**Supplied data:**
— begin —
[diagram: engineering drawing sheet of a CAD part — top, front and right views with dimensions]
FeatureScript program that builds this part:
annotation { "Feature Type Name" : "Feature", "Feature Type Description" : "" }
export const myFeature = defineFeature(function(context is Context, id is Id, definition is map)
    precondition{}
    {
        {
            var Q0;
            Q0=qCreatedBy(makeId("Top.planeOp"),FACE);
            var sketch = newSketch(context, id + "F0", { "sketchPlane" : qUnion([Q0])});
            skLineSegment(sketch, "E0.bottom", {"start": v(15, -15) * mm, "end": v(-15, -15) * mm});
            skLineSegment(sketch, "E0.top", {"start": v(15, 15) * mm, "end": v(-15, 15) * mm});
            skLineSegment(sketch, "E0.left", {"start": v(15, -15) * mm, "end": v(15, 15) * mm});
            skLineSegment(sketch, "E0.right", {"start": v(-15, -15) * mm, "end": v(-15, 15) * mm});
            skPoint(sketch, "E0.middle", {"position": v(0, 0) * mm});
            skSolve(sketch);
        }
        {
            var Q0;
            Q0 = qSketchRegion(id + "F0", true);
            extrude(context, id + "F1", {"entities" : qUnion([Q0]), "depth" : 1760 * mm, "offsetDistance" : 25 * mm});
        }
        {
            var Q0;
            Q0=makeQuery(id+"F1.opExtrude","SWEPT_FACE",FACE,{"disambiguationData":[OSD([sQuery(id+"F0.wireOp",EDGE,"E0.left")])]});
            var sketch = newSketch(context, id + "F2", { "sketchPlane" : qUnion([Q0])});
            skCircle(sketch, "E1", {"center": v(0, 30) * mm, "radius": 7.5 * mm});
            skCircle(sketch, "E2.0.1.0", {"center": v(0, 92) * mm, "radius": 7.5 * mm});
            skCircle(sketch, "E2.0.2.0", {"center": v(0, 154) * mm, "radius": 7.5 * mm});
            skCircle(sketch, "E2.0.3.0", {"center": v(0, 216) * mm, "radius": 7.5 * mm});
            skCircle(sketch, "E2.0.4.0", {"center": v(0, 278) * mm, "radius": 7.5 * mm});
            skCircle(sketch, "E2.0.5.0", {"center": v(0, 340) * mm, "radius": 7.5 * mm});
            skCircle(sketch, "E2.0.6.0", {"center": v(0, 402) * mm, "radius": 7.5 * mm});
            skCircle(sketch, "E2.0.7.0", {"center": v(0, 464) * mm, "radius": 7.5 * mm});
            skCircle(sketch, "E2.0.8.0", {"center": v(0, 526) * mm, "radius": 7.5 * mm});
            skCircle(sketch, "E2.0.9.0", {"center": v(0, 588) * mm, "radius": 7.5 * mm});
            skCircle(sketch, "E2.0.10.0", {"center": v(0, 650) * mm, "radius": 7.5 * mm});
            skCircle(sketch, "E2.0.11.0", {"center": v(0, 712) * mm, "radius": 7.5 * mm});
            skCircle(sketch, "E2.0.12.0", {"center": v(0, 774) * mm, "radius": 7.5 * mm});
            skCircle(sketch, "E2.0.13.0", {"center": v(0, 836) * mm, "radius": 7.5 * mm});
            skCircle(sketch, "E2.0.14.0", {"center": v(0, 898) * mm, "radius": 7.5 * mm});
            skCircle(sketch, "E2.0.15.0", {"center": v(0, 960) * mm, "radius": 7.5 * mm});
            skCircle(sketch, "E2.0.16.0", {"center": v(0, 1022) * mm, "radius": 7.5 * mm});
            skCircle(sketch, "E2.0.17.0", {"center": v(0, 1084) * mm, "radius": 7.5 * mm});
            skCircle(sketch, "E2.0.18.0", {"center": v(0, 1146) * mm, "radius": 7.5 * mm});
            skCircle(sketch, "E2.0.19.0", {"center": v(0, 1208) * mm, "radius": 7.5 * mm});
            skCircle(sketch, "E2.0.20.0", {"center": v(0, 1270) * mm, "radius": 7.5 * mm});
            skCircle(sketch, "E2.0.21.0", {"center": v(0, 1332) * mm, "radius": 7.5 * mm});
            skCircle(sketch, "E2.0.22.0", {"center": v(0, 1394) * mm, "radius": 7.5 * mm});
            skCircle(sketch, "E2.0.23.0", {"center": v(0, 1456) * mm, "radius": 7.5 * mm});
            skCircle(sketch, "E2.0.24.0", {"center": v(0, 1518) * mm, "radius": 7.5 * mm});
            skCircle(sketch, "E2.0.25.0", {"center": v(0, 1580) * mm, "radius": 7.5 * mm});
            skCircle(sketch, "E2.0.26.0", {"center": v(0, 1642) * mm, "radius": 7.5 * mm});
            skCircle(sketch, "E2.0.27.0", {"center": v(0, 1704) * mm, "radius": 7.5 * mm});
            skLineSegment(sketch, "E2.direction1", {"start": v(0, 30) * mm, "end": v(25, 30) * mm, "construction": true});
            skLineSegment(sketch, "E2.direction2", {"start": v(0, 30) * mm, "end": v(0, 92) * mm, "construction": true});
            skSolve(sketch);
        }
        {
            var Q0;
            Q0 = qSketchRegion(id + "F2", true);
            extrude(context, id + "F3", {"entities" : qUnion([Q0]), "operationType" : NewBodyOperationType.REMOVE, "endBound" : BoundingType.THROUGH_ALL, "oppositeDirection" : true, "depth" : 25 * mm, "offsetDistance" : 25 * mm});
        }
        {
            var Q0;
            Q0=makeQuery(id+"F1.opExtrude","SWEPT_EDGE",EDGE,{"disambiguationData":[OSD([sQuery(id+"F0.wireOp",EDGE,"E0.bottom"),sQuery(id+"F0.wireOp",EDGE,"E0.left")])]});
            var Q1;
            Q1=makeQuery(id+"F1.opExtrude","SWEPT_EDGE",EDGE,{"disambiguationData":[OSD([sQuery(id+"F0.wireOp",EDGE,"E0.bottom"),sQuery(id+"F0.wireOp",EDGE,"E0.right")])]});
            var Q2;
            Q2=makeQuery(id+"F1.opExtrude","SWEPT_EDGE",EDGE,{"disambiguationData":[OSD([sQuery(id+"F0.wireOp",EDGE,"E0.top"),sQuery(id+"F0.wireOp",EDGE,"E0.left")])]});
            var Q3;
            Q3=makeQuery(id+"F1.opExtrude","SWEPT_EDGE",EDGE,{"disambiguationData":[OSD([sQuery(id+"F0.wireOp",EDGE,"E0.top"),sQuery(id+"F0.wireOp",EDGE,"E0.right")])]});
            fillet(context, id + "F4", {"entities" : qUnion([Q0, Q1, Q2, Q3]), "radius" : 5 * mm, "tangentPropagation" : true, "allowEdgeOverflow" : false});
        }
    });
— end —
**Instruction:** Determine how many lines of the material above contain the string "entities", and reply with that number alone.

**Output of the exercise:** 3